Piano recuerda cómo los imponentes transatlánticos que recalaban en su Génova natal le sirvieron de lejana inspiración para la «gran máquina urbana» del Beaubourg, que irrumpió como una ola en el mar de tejados de zinc del París haussmaniano. Y mientras dura la «metamorfosis» interior y exterior -encomendada a los arquitectos Nicolas Moreau, Hiroko Kusunoki y Frida Ecobedo– el Centro Pompidou zarpa simbólicamente a la conquista del mundo tras haber tocado puerto en lugares tan dispares como Málaga o Shanghái.
La próxima parada será Seúl en el 2026, y en el 2027 está prevista la apertura del Centro Pompidou en Paraná, diseñado por el arquitecto Solano Benítez en la «triple frontera» (Brasil, Paraguay, Argentina) y a tiro de piedra de las cataratas del Iguazú. En el horizonte del 2030, superadas aparentemente las dificultades con la autoridades locales, despunta también la primera pica de la institución parisina en territorio norteamericano, concretamente en Jersey City, a la sombra de Manhattan.

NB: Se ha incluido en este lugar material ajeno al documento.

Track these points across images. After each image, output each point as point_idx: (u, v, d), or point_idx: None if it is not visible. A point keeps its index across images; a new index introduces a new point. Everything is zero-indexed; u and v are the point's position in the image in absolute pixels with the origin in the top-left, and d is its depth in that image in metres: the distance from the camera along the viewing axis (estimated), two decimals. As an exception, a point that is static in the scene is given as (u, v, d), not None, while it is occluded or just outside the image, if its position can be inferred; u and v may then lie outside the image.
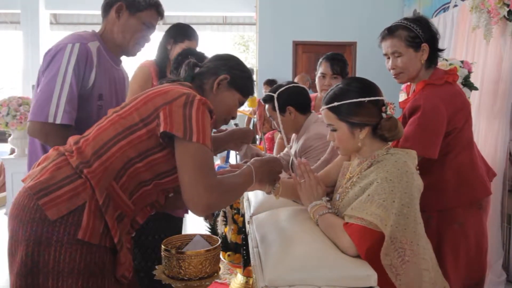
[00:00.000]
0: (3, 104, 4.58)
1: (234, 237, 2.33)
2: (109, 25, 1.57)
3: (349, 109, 1.27)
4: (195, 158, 1.13)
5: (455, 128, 1.63)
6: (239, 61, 1.41)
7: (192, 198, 1.12)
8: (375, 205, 1.15)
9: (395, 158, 1.24)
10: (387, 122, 1.28)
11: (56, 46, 1.49)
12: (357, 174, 1.30)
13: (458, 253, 1.64)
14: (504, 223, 3.10)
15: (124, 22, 1.54)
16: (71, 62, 1.43)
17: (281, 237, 1.24)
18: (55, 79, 1.42)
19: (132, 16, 1.54)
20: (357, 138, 1.29)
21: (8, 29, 9.94)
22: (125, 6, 1.53)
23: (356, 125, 1.28)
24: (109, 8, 1.55)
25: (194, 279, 1.30)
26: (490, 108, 3.09)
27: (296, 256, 1.10)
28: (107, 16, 1.57)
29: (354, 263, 1.10)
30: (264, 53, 6.08)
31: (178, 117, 1.13)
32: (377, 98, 1.28)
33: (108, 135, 1.17)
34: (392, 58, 1.67)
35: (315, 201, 1.32)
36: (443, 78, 1.64)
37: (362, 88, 1.29)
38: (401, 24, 1.64)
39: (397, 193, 1.16)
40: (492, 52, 3.11)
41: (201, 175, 1.12)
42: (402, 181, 1.18)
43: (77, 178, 1.12)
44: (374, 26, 1.97)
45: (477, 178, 1.69)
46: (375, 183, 1.19)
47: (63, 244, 1.08)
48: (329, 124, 1.33)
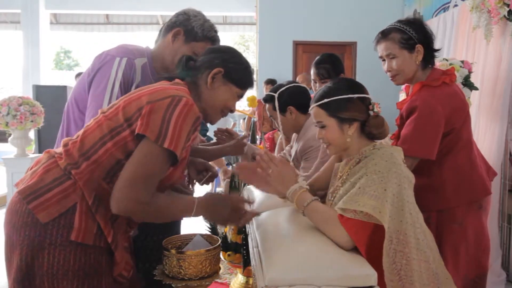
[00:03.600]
0: (3, 104, 4.58)
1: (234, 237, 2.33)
2: (163, 46, 1.58)
3: (338, 105, 1.30)
4: (149, 163, 1.09)
5: (453, 129, 1.63)
6: (235, 52, 1.38)
7: (120, 195, 1.07)
8: (367, 196, 1.16)
9: (382, 151, 1.26)
10: (375, 119, 1.31)
11: (106, 55, 1.52)
12: (346, 172, 1.32)
13: (458, 253, 1.64)
14: (504, 222, 3.10)
15: (177, 47, 1.54)
16: (118, 75, 1.46)
17: (281, 237, 1.24)
18: (103, 92, 1.45)
19: (186, 44, 1.54)
20: (346, 134, 1.30)
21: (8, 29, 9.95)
22: (183, 32, 1.54)
23: (346, 120, 1.30)
24: (168, 30, 1.57)
25: (194, 279, 1.30)
26: (490, 108, 3.09)
27: (296, 256, 1.10)
28: (164, 38, 1.58)
29: (354, 263, 1.10)
30: (264, 53, 6.08)
31: (156, 120, 1.10)
32: (364, 96, 1.32)
33: (94, 137, 1.15)
34: (387, 60, 1.69)
35: (292, 186, 1.27)
36: (440, 79, 1.64)
37: (350, 86, 1.33)
38: (394, 26, 1.67)
39: (388, 183, 1.17)
40: (492, 52, 3.10)
41: (142, 183, 1.08)
42: (391, 171, 1.19)
43: (66, 179, 1.12)
44: (374, 26, 1.97)
45: (477, 178, 1.69)
46: (364, 177, 1.20)
47: (56, 247, 1.08)
48: (318, 121, 1.34)
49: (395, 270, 1.16)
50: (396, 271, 1.16)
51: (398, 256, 1.16)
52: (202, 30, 1.54)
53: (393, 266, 1.16)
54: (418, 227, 1.20)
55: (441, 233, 1.64)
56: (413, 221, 1.18)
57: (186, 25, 1.54)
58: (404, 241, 1.16)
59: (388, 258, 1.16)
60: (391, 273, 1.16)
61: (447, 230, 1.64)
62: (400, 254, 1.16)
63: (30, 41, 8.17)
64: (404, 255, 1.16)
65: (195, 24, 1.53)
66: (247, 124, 6.06)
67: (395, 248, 1.16)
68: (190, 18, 1.54)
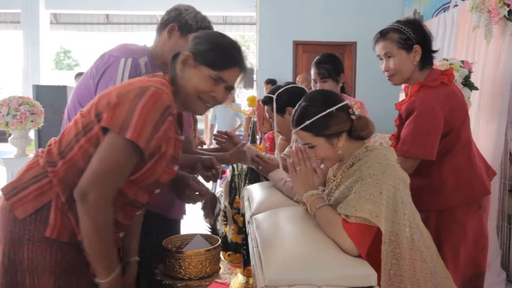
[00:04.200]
0: (3, 104, 4.58)
1: (234, 237, 2.33)
2: (160, 44, 1.59)
3: (321, 123, 1.27)
4: (112, 156, 1.07)
5: (452, 129, 1.63)
6: (210, 34, 1.32)
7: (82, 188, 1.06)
8: (363, 201, 1.16)
9: (375, 153, 1.25)
10: (359, 122, 1.30)
11: (109, 56, 1.51)
12: (340, 175, 1.32)
13: (458, 253, 1.64)
14: (504, 222, 3.10)
15: (174, 42, 1.55)
16: (125, 76, 1.46)
17: (281, 237, 1.24)
18: None
19: (182, 38, 1.55)
20: (336, 147, 1.29)
21: (8, 28, 9.95)
22: (177, 27, 1.55)
23: (333, 135, 1.29)
24: (162, 28, 1.58)
25: (194, 279, 1.30)
26: (490, 108, 3.09)
27: (296, 256, 1.10)
28: (159, 35, 1.59)
29: (354, 263, 1.10)
30: (264, 53, 6.07)
31: (121, 111, 1.07)
32: (342, 104, 1.30)
33: (70, 135, 1.15)
34: (385, 60, 1.69)
35: (311, 191, 1.29)
36: (438, 79, 1.64)
37: (325, 100, 1.31)
38: (392, 26, 1.67)
39: (383, 185, 1.17)
40: (492, 52, 3.10)
41: (104, 177, 1.06)
42: (386, 173, 1.19)
43: (43, 177, 1.13)
44: (374, 26, 1.97)
45: (476, 177, 1.69)
46: (359, 181, 1.20)
47: (34, 243, 1.10)
48: (306, 143, 1.32)
49: (386, 270, 1.16)
50: (387, 271, 1.16)
51: (389, 256, 1.16)
52: (196, 21, 1.55)
53: (385, 267, 1.16)
54: (414, 227, 1.20)
55: (441, 233, 1.64)
56: (408, 221, 1.18)
57: (179, 19, 1.55)
58: (396, 242, 1.17)
59: (383, 259, 1.16)
60: (383, 273, 1.16)
61: (446, 230, 1.65)
62: (391, 254, 1.17)
63: (30, 41, 8.18)
64: (394, 255, 1.17)
65: (188, 17, 1.55)
66: (246, 124, 6.06)
67: (387, 249, 1.16)
68: (182, 13, 1.56)
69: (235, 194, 2.38)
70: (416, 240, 1.19)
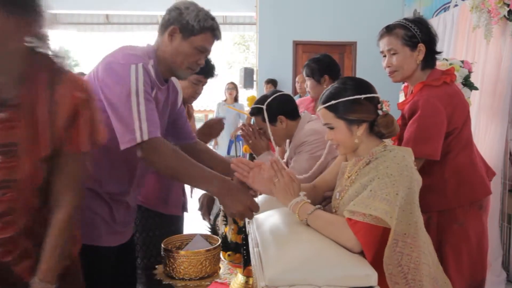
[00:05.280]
0: (3, 104, 4.55)
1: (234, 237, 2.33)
2: (162, 46, 1.49)
3: (346, 107, 1.28)
4: None
5: (455, 128, 1.63)
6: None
7: None
8: (378, 200, 1.15)
9: (393, 154, 1.25)
10: (384, 118, 1.30)
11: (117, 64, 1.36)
12: (356, 172, 1.31)
13: (460, 254, 1.63)
14: (505, 222, 3.10)
15: (177, 46, 1.46)
16: (139, 82, 1.34)
17: (281, 237, 1.24)
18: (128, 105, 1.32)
19: (184, 40, 1.46)
20: (354, 135, 1.29)
21: (8, 29, 9.93)
22: (179, 29, 1.45)
23: (354, 122, 1.28)
24: (163, 29, 1.48)
25: (194, 279, 1.30)
26: (490, 108, 3.09)
27: (296, 255, 1.10)
28: (161, 37, 1.50)
29: (354, 263, 1.09)
30: (264, 53, 6.08)
31: None
32: (373, 95, 1.30)
33: None
34: (388, 56, 1.68)
35: (294, 199, 1.29)
36: (440, 78, 1.64)
37: (357, 86, 1.31)
38: (399, 23, 1.66)
39: (400, 187, 1.16)
40: (492, 52, 3.11)
41: None
42: (403, 175, 1.18)
43: None
44: (374, 26, 1.97)
45: (477, 178, 1.69)
46: (376, 179, 1.19)
47: None
48: (326, 123, 1.33)
49: (401, 273, 1.15)
50: (403, 274, 1.15)
51: (404, 259, 1.15)
52: (198, 21, 1.45)
53: (398, 269, 1.15)
54: (422, 229, 1.20)
55: (442, 233, 1.64)
56: (417, 223, 1.18)
57: (180, 20, 1.45)
58: (413, 245, 1.16)
59: (391, 259, 1.15)
60: (397, 275, 1.15)
61: (448, 230, 1.64)
62: (408, 257, 1.15)
63: (30, 41, 8.16)
64: (411, 259, 1.15)
65: (189, 18, 1.44)
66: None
67: (402, 251, 1.15)
68: (182, 12, 1.45)
69: (235, 194, 2.38)
70: (426, 244, 1.20)
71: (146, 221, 1.88)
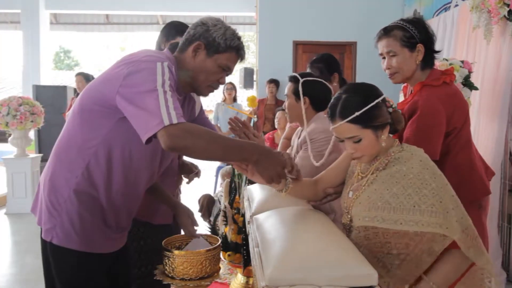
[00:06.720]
0: (3, 104, 4.58)
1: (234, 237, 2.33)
2: (184, 61, 1.44)
3: (369, 114, 1.25)
4: None
5: (454, 128, 1.63)
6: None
7: None
8: (427, 215, 1.17)
9: (417, 157, 1.26)
10: (395, 114, 1.32)
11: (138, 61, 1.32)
12: (372, 172, 1.30)
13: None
14: (504, 222, 3.10)
15: (200, 62, 1.42)
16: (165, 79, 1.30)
17: (281, 237, 1.24)
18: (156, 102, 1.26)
19: (209, 58, 1.42)
20: (380, 139, 1.28)
21: (8, 29, 9.96)
22: (204, 46, 1.41)
23: (379, 127, 1.27)
24: (187, 44, 1.44)
25: (194, 279, 1.30)
26: (490, 108, 3.09)
27: (297, 255, 1.10)
28: (183, 52, 1.45)
29: (355, 262, 1.09)
30: (264, 53, 6.08)
31: None
32: (384, 96, 1.29)
33: None
34: (387, 57, 1.68)
35: None
36: (440, 78, 1.64)
37: (369, 91, 1.29)
38: (397, 24, 1.66)
39: (440, 193, 1.19)
40: (492, 52, 3.11)
41: None
42: (436, 177, 1.22)
43: None
44: (374, 26, 1.96)
45: (476, 177, 1.69)
46: (416, 192, 1.20)
47: None
48: (351, 137, 1.27)
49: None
50: None
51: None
52: (225, 40, 1.41)
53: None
54: None
55: (442, 233, 1.64)
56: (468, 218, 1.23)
57: (206, 36, 1.40)
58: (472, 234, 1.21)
59: None
60: None
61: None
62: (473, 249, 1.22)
63: (30, 41, 8.19)
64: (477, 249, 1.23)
65: (216, 35, 1.40)
66: (247, 124, 6.06)
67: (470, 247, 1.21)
68: (209, 29, 1.41)
69: (235, 194, 2.38)
70: None
71: (138, 230, 1.86)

En Francia, el Centro de Pompidou de Metz recoge en los próximos cinco años el testigo, al tiempo que el recién renovado Grand Palais abre sus puertas a algunas de las colecciones de arte moderno y se anuncia una colaboración inédita con el Louvre con la exposición L’Objet ou Histoires d’Objet, con obras de Picasso a Marcel Duchamp. Con el programa Constelaciones, el centro se propone llegar hasta el último rincón de Francia y su «expansión» europea pasará por Madrid y Barcelona, con una exposición dedicada a Henri Matisse y programada por la Fundación Caixa.

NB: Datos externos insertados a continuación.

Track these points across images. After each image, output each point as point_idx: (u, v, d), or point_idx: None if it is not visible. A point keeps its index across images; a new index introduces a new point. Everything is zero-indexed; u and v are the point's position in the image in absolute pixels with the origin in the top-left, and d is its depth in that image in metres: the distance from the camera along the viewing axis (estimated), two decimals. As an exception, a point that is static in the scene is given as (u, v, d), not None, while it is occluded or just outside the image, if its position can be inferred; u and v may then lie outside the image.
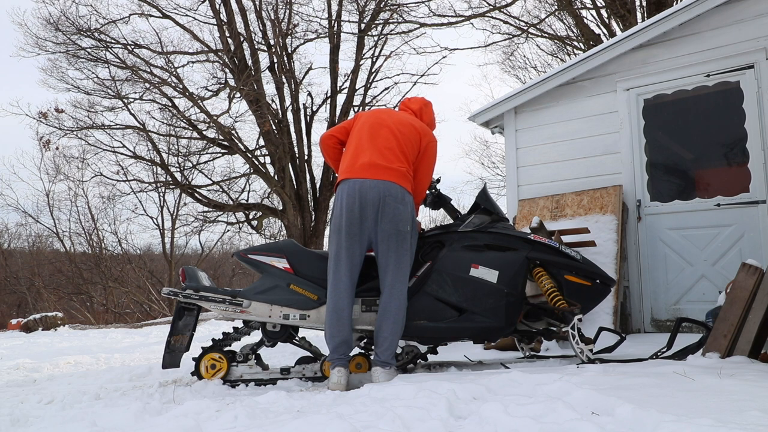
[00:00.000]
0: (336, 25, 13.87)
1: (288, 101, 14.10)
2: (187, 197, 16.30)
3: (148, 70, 13.05)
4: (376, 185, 3.08)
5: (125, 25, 13.12)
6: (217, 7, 13.36)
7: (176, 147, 14.59)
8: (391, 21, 13.90)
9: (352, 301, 3.15)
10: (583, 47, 12.71)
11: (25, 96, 36.11)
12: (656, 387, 2.19)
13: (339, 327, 3.06)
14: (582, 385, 2.15)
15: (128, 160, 14.83)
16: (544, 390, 2.20)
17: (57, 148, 16.43)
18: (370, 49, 14.26)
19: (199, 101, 12.99)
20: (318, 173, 14.62)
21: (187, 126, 13.69)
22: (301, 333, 3.65)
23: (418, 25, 13.41)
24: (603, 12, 12.77)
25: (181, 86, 12.82)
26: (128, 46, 12.97)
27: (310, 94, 14.52)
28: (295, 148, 13.99)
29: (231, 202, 14.84)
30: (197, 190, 14.78)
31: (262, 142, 13.84)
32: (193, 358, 3.45)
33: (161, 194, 18.03)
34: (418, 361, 3.76)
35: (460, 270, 3.28)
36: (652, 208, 5.06)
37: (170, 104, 13.41)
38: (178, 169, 14.81)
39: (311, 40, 14.05)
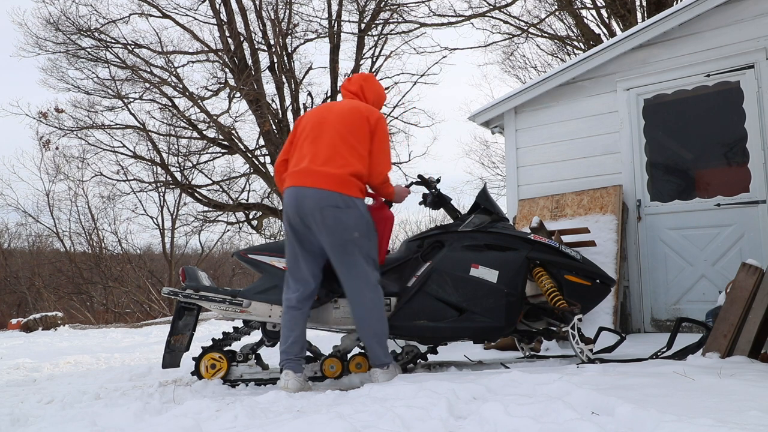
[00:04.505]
0: (336, 25, 13.86)
1: (288, 101, 14.10)
2: (187, 197, 16.30)
3: (148, 70, 13.06)
4: (312, 195, 2.95)
5: (125, 25, 13.14)
6: (217, 6, 13.36)
7: (176, 147, 14.61)
8: (391, 21, 13.89)
9: (310, 303, 3.09)
10: (583, 47, 12.72)
11: (25, 96, 36.16)
12: (656, 387, 2.19)
13: (291, 326, 3.03)
14: (582, 385, 2.15)
15: (128, 160, 14.85)
16: (544, 390, 2.20)
17: (57, 148, 16.39)
18: (370, 49, 14.25)
19: (199, 101, 12.99)
20: (318, 173, 14.58)
21: (187, 126, 13.69)
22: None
23: (418, 25, 13.40)
24: (603, 12, 12.78)
25: (181, 86, 12.82)
26: (128, 46, 12.98)
27: (310, 94, 14.51)
28: (295, 148, 13.96)
29: (231, 202, 14.83)
30: (197, 190, 14.78)
31: (262, 142, 13.84)
32: (193, 358, 3.45)
33: (161, 194, 18.02)
34: (418, 361, 3.76)
35: (460, 270, 3.28)
36: (652, 208, 5.06)
37: (170, 104, 13.41)
38: (178, 169, 14.81)
39: (311, 40, 14.04)
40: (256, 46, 13.70)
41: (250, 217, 15.42)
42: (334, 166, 2.99)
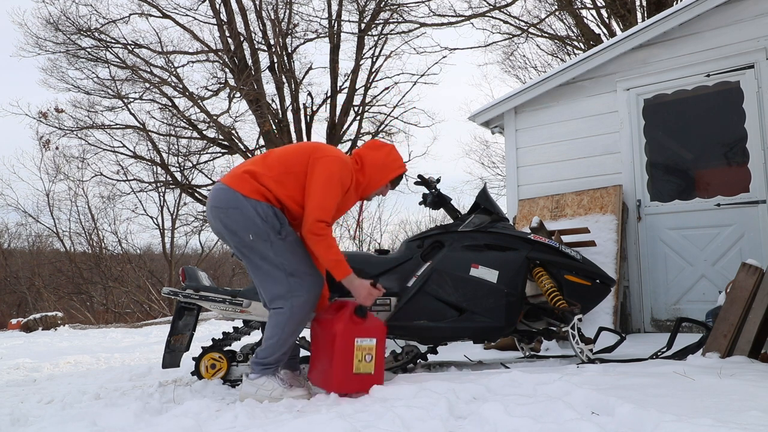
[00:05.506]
0: (336, 25, 13.87)
1: (288, 101, 14.10)
2: (187, 197, 16.31)
3: (148, 70, 13.07)
4: (211, 193, 2.76)
5: (125, 24, 13.16)
6: (217, 6, 13.36)
7: (176, 147, 14.62)
8: (391, 21, 13.90)
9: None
10: (583, 47, 12.72)
11: (25, 96, 36.16)
12: (656, 387, 2.19)
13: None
14: (582, 385, 2.16)
15: (128, 160, 14.87)
16: (544, 390, 2.20)
17: (57, 148, 16.40)
18: (370, 48, 14.26)
19: (199, 101, 12.99)
20: (317, 173, 14.58)
21: (187, 126, 13.70)
22: (301, 333, 3.64)
23: (418, 25, 13.41)
24: (603, 12, 12.79)
25: (181, 86, 12.83)
26: (128, 46, 12.99)
27: (310, 94, 14.52)
28: (295, 148, 13.97)
29: (231, 202, 14.80)
30: (197, 189, 14.79)
31: (262, 142, 13.84)
32: (193, 358, 3.45)
33: (161, 194, 18.01)
34: (418, 361, 3.75)
35: (460, 270, 3.28)
36: (652, 207, 5.06)
37: (170, 104, 13.43)
38: (178, 169, 14.82)
39: (311, 40, 14.05)
40: (256, 46, 13.71)
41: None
42: (242, 168, 2.76)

«Somos probablemente el mayor prestamista de arte mundial, con 6.000 o 7.000 obras por año de una colección estimada en 150.000», se jacta el presidente del Centro Pompidou, Laurent Le Bon, que ha logrado acallar el clamor del mundo de la cultura contra el cierre durante cinco años de del Beaubourg. «Todo cambiará para que nada cambie», recalca el máximo impulsor de la «metamorfosis» en declaraciones a Le Figaro.
Le Bon advierte que la «factoría» concebida hace medio siglo por Piano y Rogers como un anti-museo seguirá siendo fiel a su espíritu abierto y multidisciplinar, con un renovado protagonismo de su celebrada biblioteca y un espacio privilegiado (en el cuarto o quinto nivel, aún por decidir) dedicado al Taller de Brancusi, con más de 200 obras del escultor rumano: «Es nuestro equivalente a la Mona Lisa, y va a ser matriz de la lectura de todas nuestras colecciones».
Consciente de la inquietud que el «cerrado por obras» ha despertado en el todo el bario, Le Bon aspira a que la renovación de Beaubourg sea «un acto cultural en sí mismo», con un perímetro abierto para visitar la construcción y el uso ininterrumpido de la plaza para la celebración de eventos culturales para hacer más llevadero le inmenso vacío.